E o que me cativa? O modo como José Rodrigues nos consegue expor os problemas, conseguindo tocar nas nossas emoções e tornando-as como sendo nossas. Senti a tristeza, a impotência, o sofrimento do Miguel mas, também consegui sentir a sua mudança. 
Uma vez mais, encontrei uma escrita fluída, cuidada, com mais atenção ao e senti que, nestes três livros, o autor tem vindo a mostrar uma evolução na sua escrita, tornando os seus livros, cada vez mais agradáveis de ler.
E tenho que dizer que, quase no fim, José Rodrigues, apanhou-me completamente desprevenida e que me abalou e me levou, uma vez mais, às lágrimas.
Por último não posso deixar de referir as fantásticas fotografias de Sara Augusto que, e à semelhança dos outros livros, iniciam cada capítulo.

No entanto tenho que referir dois aspectos que me fizeram "comichão", ou melhor, um aspecto e algo que senti que ficou por "explicar", mas que em nada retiraram o prazer à leitura.
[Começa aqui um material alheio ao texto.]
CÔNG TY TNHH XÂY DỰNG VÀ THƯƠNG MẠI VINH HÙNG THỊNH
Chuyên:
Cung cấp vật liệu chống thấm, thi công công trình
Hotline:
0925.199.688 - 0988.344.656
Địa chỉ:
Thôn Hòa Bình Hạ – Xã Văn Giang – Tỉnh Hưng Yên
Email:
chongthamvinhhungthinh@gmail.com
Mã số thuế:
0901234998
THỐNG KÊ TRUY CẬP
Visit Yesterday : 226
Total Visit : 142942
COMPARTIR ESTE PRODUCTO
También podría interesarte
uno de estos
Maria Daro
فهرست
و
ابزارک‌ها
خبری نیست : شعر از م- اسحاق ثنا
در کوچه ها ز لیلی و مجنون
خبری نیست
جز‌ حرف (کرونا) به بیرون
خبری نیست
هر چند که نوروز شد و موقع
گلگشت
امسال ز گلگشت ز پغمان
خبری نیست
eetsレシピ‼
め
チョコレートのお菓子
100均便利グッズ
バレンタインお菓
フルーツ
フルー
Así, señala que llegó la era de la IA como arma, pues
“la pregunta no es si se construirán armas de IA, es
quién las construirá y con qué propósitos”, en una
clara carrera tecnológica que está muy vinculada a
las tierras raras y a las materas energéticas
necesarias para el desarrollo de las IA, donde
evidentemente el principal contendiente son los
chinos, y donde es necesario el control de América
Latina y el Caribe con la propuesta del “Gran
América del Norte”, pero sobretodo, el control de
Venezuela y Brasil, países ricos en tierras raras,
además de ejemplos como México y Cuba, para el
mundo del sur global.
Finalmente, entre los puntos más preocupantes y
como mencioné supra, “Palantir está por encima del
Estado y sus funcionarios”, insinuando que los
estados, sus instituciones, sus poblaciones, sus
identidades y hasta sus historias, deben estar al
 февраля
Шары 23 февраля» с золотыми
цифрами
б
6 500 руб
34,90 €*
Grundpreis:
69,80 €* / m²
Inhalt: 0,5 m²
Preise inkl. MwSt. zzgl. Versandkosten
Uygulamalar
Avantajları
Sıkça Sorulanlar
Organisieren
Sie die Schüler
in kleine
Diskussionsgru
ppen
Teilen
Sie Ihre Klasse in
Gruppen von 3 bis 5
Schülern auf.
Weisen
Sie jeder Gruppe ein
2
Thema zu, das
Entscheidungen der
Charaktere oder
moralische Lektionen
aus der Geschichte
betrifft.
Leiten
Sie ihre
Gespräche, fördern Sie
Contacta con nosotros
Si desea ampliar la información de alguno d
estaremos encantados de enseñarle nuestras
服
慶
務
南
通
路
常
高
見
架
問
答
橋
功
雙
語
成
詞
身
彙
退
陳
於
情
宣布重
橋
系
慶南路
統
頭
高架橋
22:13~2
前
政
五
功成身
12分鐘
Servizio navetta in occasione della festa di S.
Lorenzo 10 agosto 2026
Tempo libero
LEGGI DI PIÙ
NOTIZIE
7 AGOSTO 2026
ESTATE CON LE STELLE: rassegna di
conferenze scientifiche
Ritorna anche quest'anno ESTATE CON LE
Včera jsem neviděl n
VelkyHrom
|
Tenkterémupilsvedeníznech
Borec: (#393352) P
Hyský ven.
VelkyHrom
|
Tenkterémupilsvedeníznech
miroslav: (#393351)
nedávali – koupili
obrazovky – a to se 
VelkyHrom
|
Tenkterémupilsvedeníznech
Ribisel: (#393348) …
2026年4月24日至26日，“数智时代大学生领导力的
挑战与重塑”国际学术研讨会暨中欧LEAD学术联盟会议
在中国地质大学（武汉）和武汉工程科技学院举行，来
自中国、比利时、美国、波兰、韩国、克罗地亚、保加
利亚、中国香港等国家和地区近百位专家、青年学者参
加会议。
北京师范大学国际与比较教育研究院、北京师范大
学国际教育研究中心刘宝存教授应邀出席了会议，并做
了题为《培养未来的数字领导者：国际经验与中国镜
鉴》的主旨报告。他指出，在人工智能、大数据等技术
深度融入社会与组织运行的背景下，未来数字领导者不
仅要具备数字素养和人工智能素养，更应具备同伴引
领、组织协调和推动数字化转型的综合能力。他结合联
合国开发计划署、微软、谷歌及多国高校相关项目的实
Fez-me confusão, dois adolescentes, de 18 e 15 anos, tratarem por "mamã" e "papá", não me pareceu muito realista mas pode ser da classe social. E senti que, para o final, o autor se esquecer do Bari, o cão da família pois, de repente, deixou de aparecer e de ser mencionado.


Livro lido para o meu projecto #Lusiteratura

Nota: Este livro foi-me disponibilizado pela editora, em troca de uma opinião honesta.